【コミカライズ】無職だけど転移先の異世界で加護付与スキルを駆使して30年後の世界滅亡の危機に立ち向かう

~目指せ! 俺だけの最強ハーレムパーティ~
猪木洋平@【コミカライズ連載中】
猪木洋平@【コミカライズ連載中】

1028話 招かれざる客

公開日時: 2023年5月21日(日) 12:09
文字数:1,593

「あー、さっきはちょっとやり過ぎたかもなぁ……。反省反省……」


 俺はベッドの上で独りごちる。

 先ほどの一件は、我ながら性欲に負けすぎていたと思う。


「とはいえ、後悔はしていない。だって、サーニャちゃんは可愛いからな」


 俺は天井を仰ぎながら、そう呟く。

 彼女はぜひとも俺の女になってもらいたい。

 俺の地位や資金力をもってすれば、彼女一人ぐらい増えたところで問題はない。

 ただ、今の俺は正体を隠した冴えない男だ。

 既にモニカとニムを侍らせていることは知られているし、愛を伝えたところで応えてくれるかは微妙だな。


(ヤマト連邦の件を片付けてから、改めてアプローチするのが無難か……?)


 俺は今後の方針について考える。

 とりあえず、今は目の前にある課題をどうにかしなければならない。

 それは……オルフェスに巣食う『ダダダ団』の排除だ。

 奴らが悪さをしている影響で、隠密小型船の完成が遅れている。

 隠密小型船がないと、ヤマト連邦への潜入作戦を実行に移せない。

 そのためには、ダダダ団を潰しておかなければならない。


「『三日月の舞』は無事なんだろうか……?」


 彼女たちは、率先してダダダ団を潰しに向かってくれた。

 Cランクパーティの彼女たちは強い。

 ダダダ団も弱くはないだろうが、所詮はマフィア。

 たかが知れている。

 本当に強いのであれば、冒険者として活動して富や名声を得つつ、ワンチャンの叙爵を狙っているはずだからだ。

 Bランク、あるいはCランクでも特別表彰者クラスなら間違いなくそうした方がトータルで得だ。


「まあ、心配はいらないか。エレナたちなら大丈夫だろう」


 仮に何かあったとして、考えなしに助けに行くことはできない。

 下手に動くと、『ハイブリッジ男爵がオルフェスに滞在している』という噂が広まりかねないからだ。

 動くとしても、準備を整えてからになる。


「とりあえず脳内で作戦でも練っておくか。――ん?」


 俺はふと気配を感じた。

 間違いない。

 侵入者だ。


(ふむ……。気配はダダ漏れだが、足音を隠す努力の形跡はある……。そこそこの手練れか)


 俺が今いる場所は、『猫のゆりかご亭』のスイートルームだ。

 ダダダ団の一件があったため、俺以外の客には引き払ってもらったとサーニャちゃんから聞いている。

 足音を隠す素振りがあるし、少なくとも迷い込んできた一般客の可能性はゼロだ。

 同時に、気配自体はダダ漏れであることからして、高ランク冒険者や熟練の騎士の線も薄い。
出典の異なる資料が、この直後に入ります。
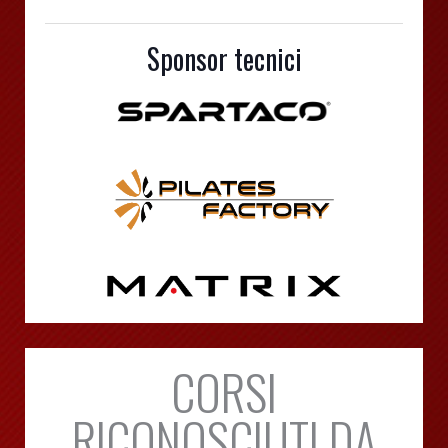
Sponsor tecnici
CORSI
RICONOSCIUTI DA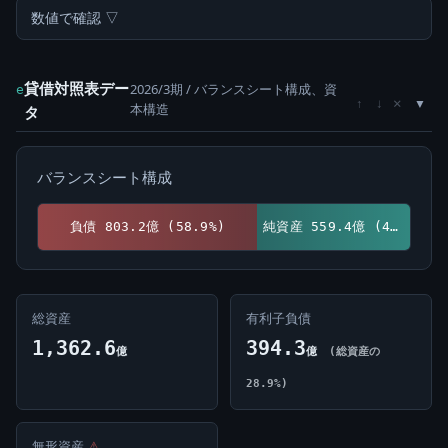
数値で確認 ▽
貸借対照表デー
2026/3期 / バランスシート構成、資
e
×
↑
↓
本構造
タ
バランスシート構成
負債 803.2億 (58.9%)
純資産 559.4億 (41.1%)
総資産
有利子負債
1,362.6
394.3
億
億
(総資産の
28.9%)
無形資産
⚠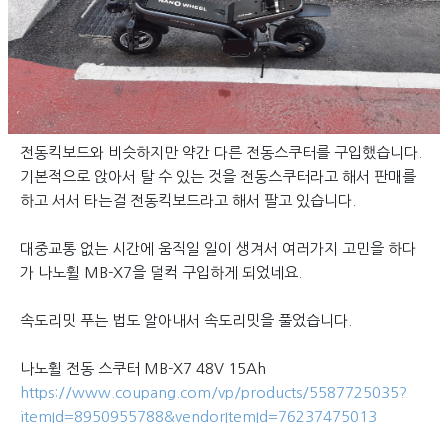
전동킥보드와 비슷하지만 약간 다른 전동스쿠터를 구입했습니다.
기본적으로 앉아서 탈 수 있는 것을 전동스쿠터라고 해서 판매를
하고 서서 타는걸 전동킥보드라고 해서 팔고 있습니다.
대중교통 없는 시간에 움직일 일이 생겨서 여러가지 고민을 하다
가 나노휠 MB-X7을 덜컥 구입하게 되었네요.
속도리밋 푸는 법도 알아내서 속도리밋을 풀었습니다.
나노휠 전동 스쿠터 MB-X7 48V 15Ah
https://www.coupang.com/vp/products/5587725035?
itemId=8950955788&vendorItemId=76237475013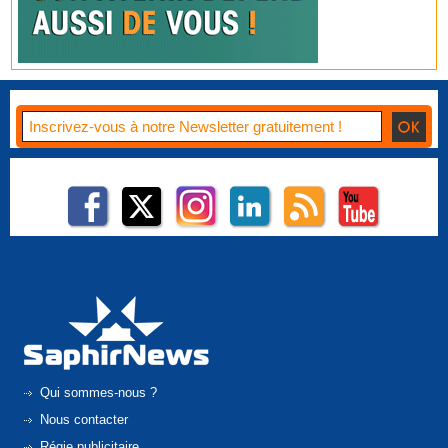
Qui sommes-nous ?
Nous contacter
Régie publicitaire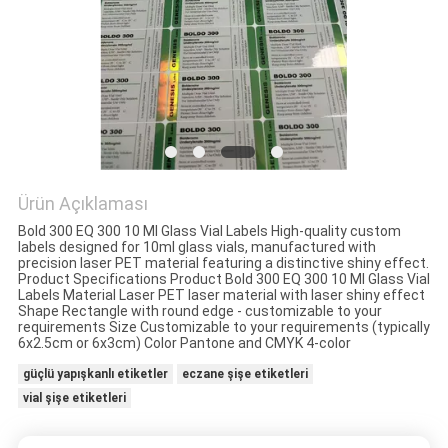
Ürün Açıklaması
Bold 300 EQ 300 10 Ml Glass Vial Labels High-quality custom
labels designed for 10ml glass vials, manufactured with
precision laser PET material featuring a distinctive shiny effect.
Product Specifications Product Bold 300 EQ 300 10 Ml Glass Vial
Labels Material Laser PET laser material with laser shiny effect
Shape Rectangle with round edge - customizable to your
requirements Size Customizable to your requirements (typically
6x2.5cm or 6x3cm) Color Pantone and CMYK 4-color
güçlü yapışkanlı etiketler
eczane şişe etiketleri
vial şişe etiketleri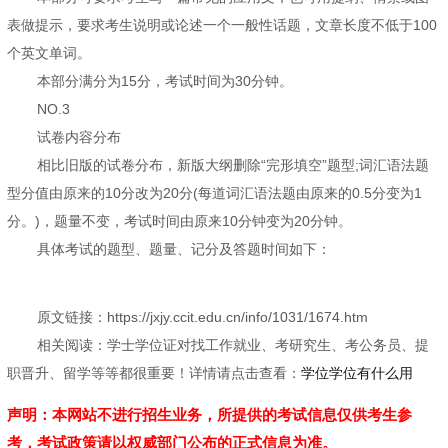
表做提示，要求考生说明或论述一个一般性话题，文章长度不低于100
个英文单词。
本部分满分为15分，考试时间为30分钟。
NO.3
试卷内容分布
相比旧版的试卷分布，新版大纲删除“完形填空”题型;词汇语法题
型分值由原来的10分改为20分(每道词汇语法题由原来的0.5分变为1
分。)，题量不变，考试时间由原来10分钟变为20分钟。
具体考试的题型、题量、记分及答题时间如下：
原文链接：https://jxjy.ccit.edu.cn/info/1031/1674.htm
相关阅读：学士学位证对找工作就业、考研究生、考公务员、提
职晋升、留学等等都很重要！详情请点击查看：
学位学位有什么用
声明：本网站不进行招生业务，所提供的考试信息仅供考生参
考，考试政策请以权威部门公布的正式信息为准。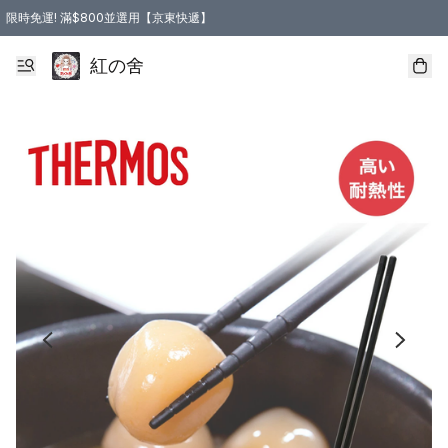
限時免運! 滿$800並選用【京東快遞】
紅の舍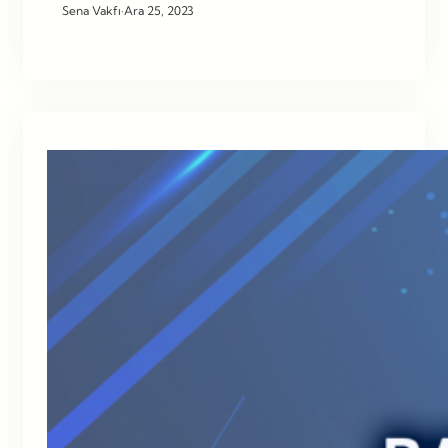
Sena Vakfı
·
Ara 25, 2023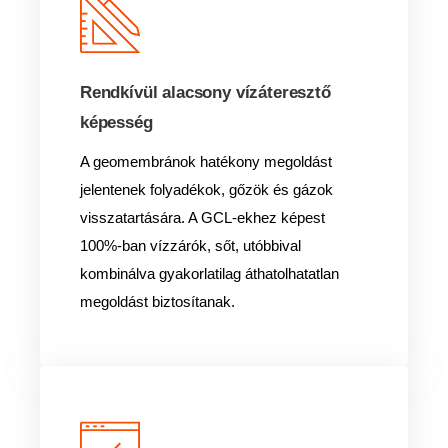
Rendkívül alacsony vízáteresztő
képesség
A geomembránok hatékony megoldást
jelentenek folyadékok, gőzök és gázok
visszatartására. A GCL-ekhez képest
100%-ban vízzárók, sőt, utóbbival
kombinálva gyakorlatilag áthatolhatatlan
megoldást biztosítanak.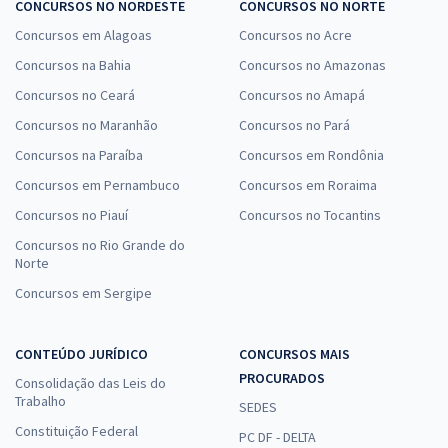
CONCURSOS NO NORDESTE
CONCURSOS NO NORTE
Concursos em Alagoas
Concursos no Acre
Concursos na Bahia
Concursos no Amazonas
Concursos no Ceará
Concursos no Amapá
Concursos no Maranhão
Concursos no Pará
Concursos na Paraíba
Concursos em Rondônia
Concursos em Pernambuco
Concursos em Roraima
Concursos no Piauí
Concursos no Tocantins
Concursos no Rio Grande do
Norte
Concursos em Sergipe
CONTEÚDO JURÍDICO
CONCURSOS MAIS
PROCURADOS
Consolidação das Leis do
Trabalho
SEDES
Constituição Federal
PC DF - DELTA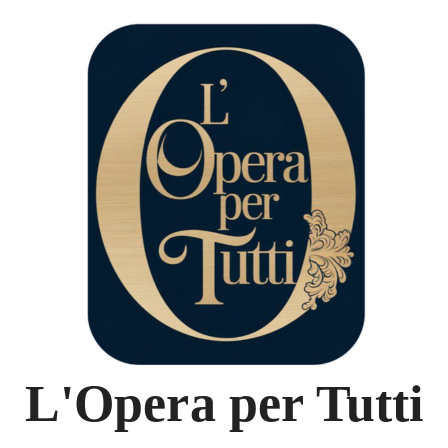
L'Opera per Tutti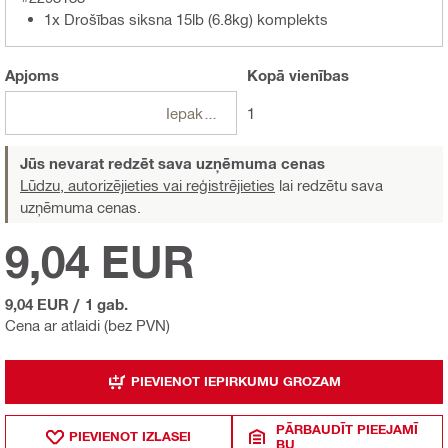
1x Drošības siksna 15lb (6.8kg) komplekts
Apjoms
Kopā
vienības
Iepakojumi
1
Jūs nevarat redzēt sava uzņēmuma cenas
Lūdzu, autorizējieties vai reģistrējieties
lai redzētu sava
uzņēmuma cenas.
9,04 EUR
9,04 EUR
/
1 gab.
Cena ar atlaidi (bez PVN)
PIEVIENOT IEPIRKUMU GROZAM
PĀRBAUDĪT PIEEJAMĪ
PIEVIENOT IZLASEI
BU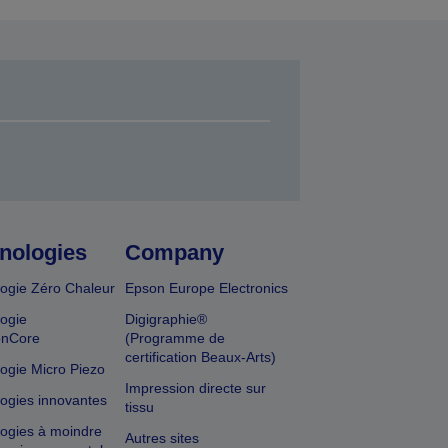
nologies
Company
ogie Zéro Chaleur
Epson Europe Electronics
ogie
Digigraphie®
onCore
(Programme de
certification Beaux-Arts)
ogie Micro Piezo
Impression directe sur
ogies innovantes
tissu
ogies à moindre
Autres sites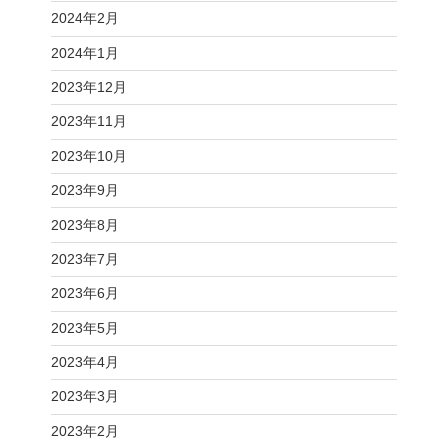
2024年2月
2024年1月
2023年12月
2023年11月
2023年10月
2023年9月
2023年8月
2023年7月
2023年6月
2023年5月
2023年4月
2023年3月
2023年2月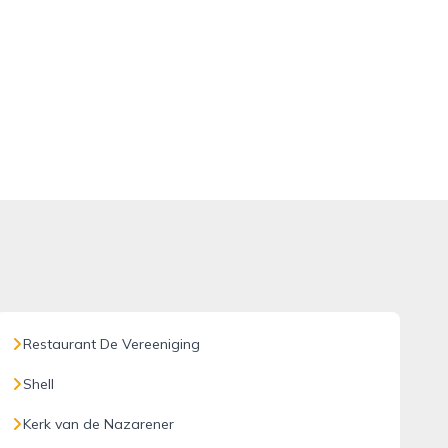
Restaurant De Vereeniging
Shell
Kerk van de Nazarener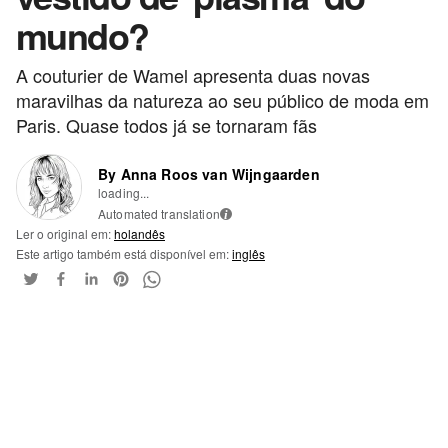
mundo?
A couturier de Wamel apresenta duas novas
maravilhas da natureza ao seu público de moda em
Paris. Quase todos já se tornaram fãs
By Anna Roos van Wijngaarden
loading...
Automated translation
i
Ler o original em:
holandês
Este artigo também está disponível em:
inglês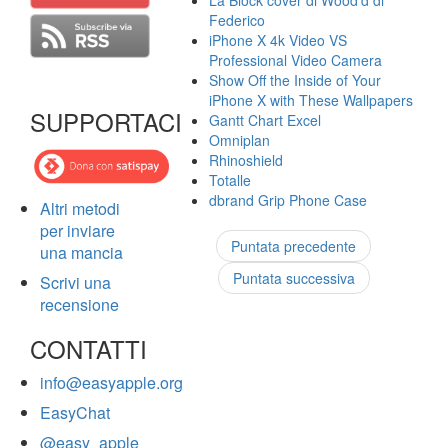
La Block cover di Wood'd di
Federico
iPhone X 4k Video VS
Professional Video Camera
Show Off the Inside of Your
iPhone X with These Wallpapers
SUPPORTACI
Gantt Chart Excel
Omniplan
Rhinoshield
Totalle
dbrand Grip Phone Case
Altri metodi
per inviare
Puntata precedente
una mancia
Puntata successiva
Scrivi una
recensione
CONTATTI
info@easyapple.org
EasyChat
@easy_apple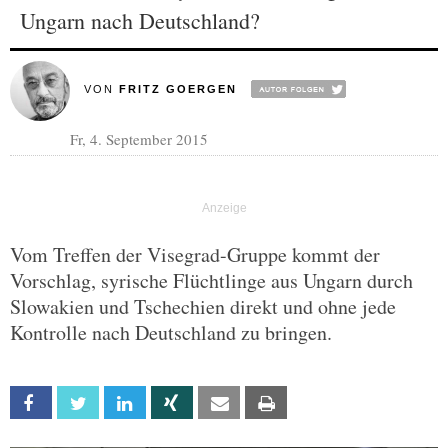
Ungarn nach Deutschland?
VON
FRITZ GOERGEN
Fr, 4. September 2015
Vom Treffen der Visegrad-Gruppe kommt der
Vorschlag, syrische Flüchtlinge aus Ungarn durch
Slowakien und Tschechien direkt und ohne jede
Kontrolle nach Deutschland zu bringen.
Facebook
Twitter
Linkedin
Xing
Email
Print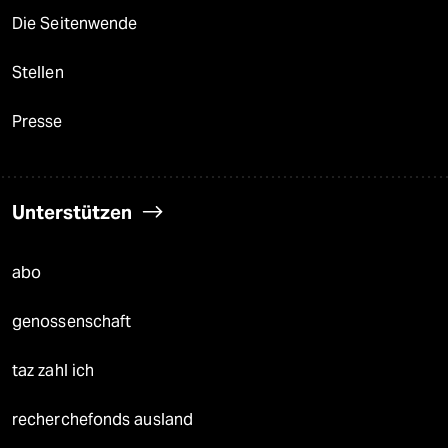
Die Seitenwende
Stellen
Presse
Unterstützen
abo
genossenschaft
taz zahl ich
recherchefonds ausland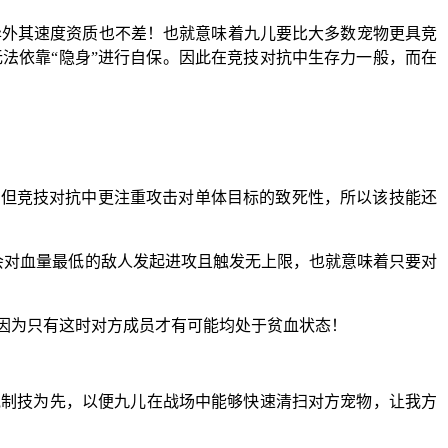
异外其速度资质也不差！也就意味着九儿要比大多数宠物更具竞
法依靠“隐身”进行自保。因此在竞技对抗中生存力一般，而在
，但竞技对抗中更注重攻击对单体目标的致死性，所以该技能还
时会对血量最低的敌人发起进攻且触发无上限，也就意味着只要对
因为只有这时对方成员才有可能均处于贫血状态！
克制技为先，以便九儿在战场中能够快速清扫对方宠物，让我方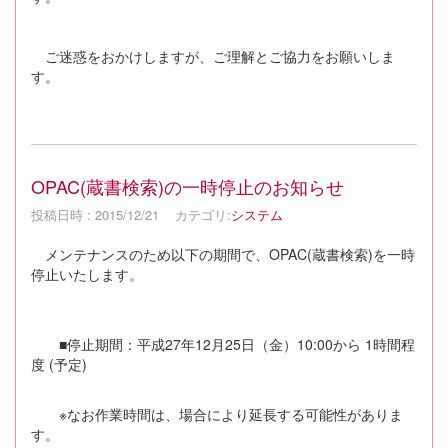
ご迷惑をおかけしますが、ご理解とご協力をお願いしま
す。
OPAC(蔵書検索)の一時停止のお知らせ
投稿日時 : 2015/12/21
カテゴリ:
システム
メンテナンスのため以下の期間で、OPAC(蔵書検索)を一時
停止いたします。
■停止期間：平成27年12月25日（金）10:00から 1時間程
度 (予定)
※なお作業時間は、場合により延長する可能性がありま
す。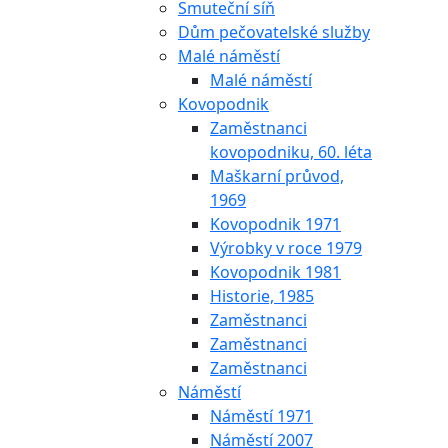
Smuteční síň
Dům pečovatelské služby
Malé náměstí
Malé náměstí
Kovopodnik
Zaměstnanci
kovopodniku, 60. léta
Maškarní průvod,
1969
Kovopodnik 1971
Výrobky v roce 1979
Kovopodnik 1981
Historie, 1985
Zaměstnanci
Zaměstnanci
Zaměstnanci
Náměstí
Náměstí 1971
Náměstí 2007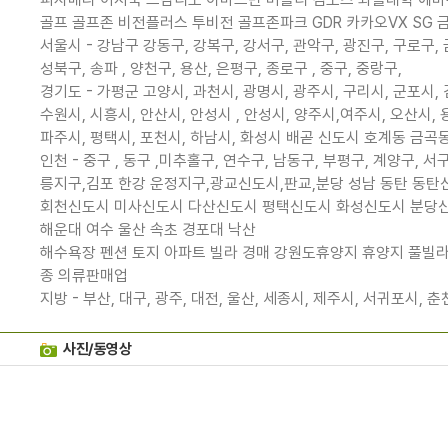
골프 골프존 비전플러스 투비전 골프존파크 GDR 카카오VX SG
서울시 - 강남구 강동구, 강복구, 강서구, 관악구, 광진구, 구로구,
성북구, 송파 , 양천구, 용산, 은평구, 종로구 , 중구, 중랑구,
경기도 - 가평군 고양시, 과천시, 광명시, 광주시, 구리시, 군포시,
수원시, 시흥시, 안산시, 안성시 , 안성시, 양주시,여주시, 오산시, 
파주시, 평택시, 포천시, 하남시, 화성시 배곧 신도시 호계동 금
인천 - 중구 , 동구 ,미추홀구, 연수구, 남동구, 부평구, 계
릉지구,김포 한강 운정지구,광교신도시,판교,분당 성남 동탄 동
회천신도시 미사신도시 다산신도시 평택신도시 화성신도시 분당신
해운대 여수 울산 속초 경포대 낙산
해수욕장 펜션 토지 아파트 빌라 경매 강원도휴양지 휴양지 풀빌
종 의류판매업
지방 - 부산, 대구, 광주, 대전, 울산, 세종시, 제주시, 서귀포시, 춘천
사진/동영상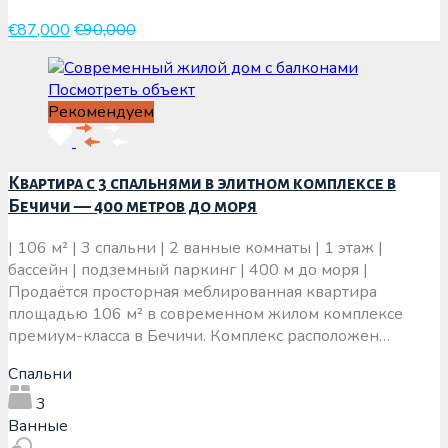
€87,000
€90,000
Посмотреть объект
Рекомендуем
Квартира с 3 спальнями в элитном комплексе в
Бечичи — 400 метров до моря
| 106 м² | 3 спальни | 2 ванные комнаты | 1 этаж |
бассейн | подземный паркинг | 400 м до моря |
Продаётся просторная меблированная квартира
площадью 106 м² в современном жилом комплексе
премиум-класса в Бечичи. Комплекс расположен…
Спальни
3
Ванные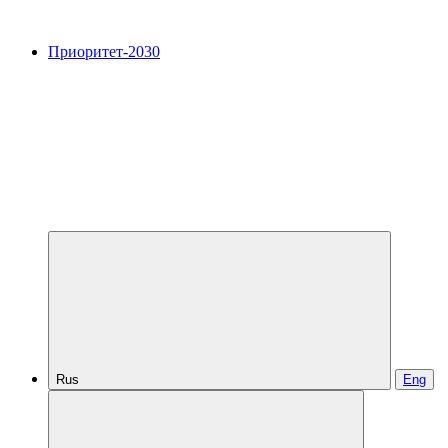
Приоритет-2030
Rus
Eng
 つまり、ほぼ間違いなくダダダ団の構成員であり、俺あるいはサーニャちゃんを狙っているのだと思われる。


(――【気配遮断】)


 俺は気配を殺し、身体能力を活かして部屋の天井付近に貼り付いた。

 これなら、侵入者が入ってきてもすぐには俺を見つけられないだろう。

 そして、そのまま相手の出方を窺った。

 すると、ドアのノブがガチャリと回る。


「……」


 扉の向こうの人物は、『俺が侵入者に気付いていること』に気付いていないようだ。

 やはり、ボチボチ程度の実力に留まるな。

 素人ではないが、熟練者でもない。


 ギイィ……。

 ゆっくりと扉が開かれる。

 そして、そこから3人の男が姿を現した。

 彼らは注意深く部屋の中を見回すと、口を開く。


「おい、ここが例の部屋だよな……? 誰もいねえじゃねえか」


「確かにこの部屋で合ってるはずなんだがな」


「無駄口を叩くな。――見ろ、ベッドの上に膨らみがあるぞ。寝てるのかもしれねえ」


「へへへ……。のんきな野郎だぜ。まさか、この俺たちが忍び込んでくるとは夢にも思っていないんだろうな」


 男たちが下卑た笑い声を上げる。

 彼らはいずれも黒い衣服に身を包んでおり、一目でその筋の人間だと分かる。


「よし。じゃあ、さっさとやっちおうぜ」


「ああ。念のため、全員で一斉に刺すぞ」


「分かってるっての。任務は完璧に遂行しないとな」


 男たちは懐に手を入れ、短剣を取り出す。

 それをベッド上にある膨らみに向けて構えると、躊躇いなくそれを突き刺したのだった。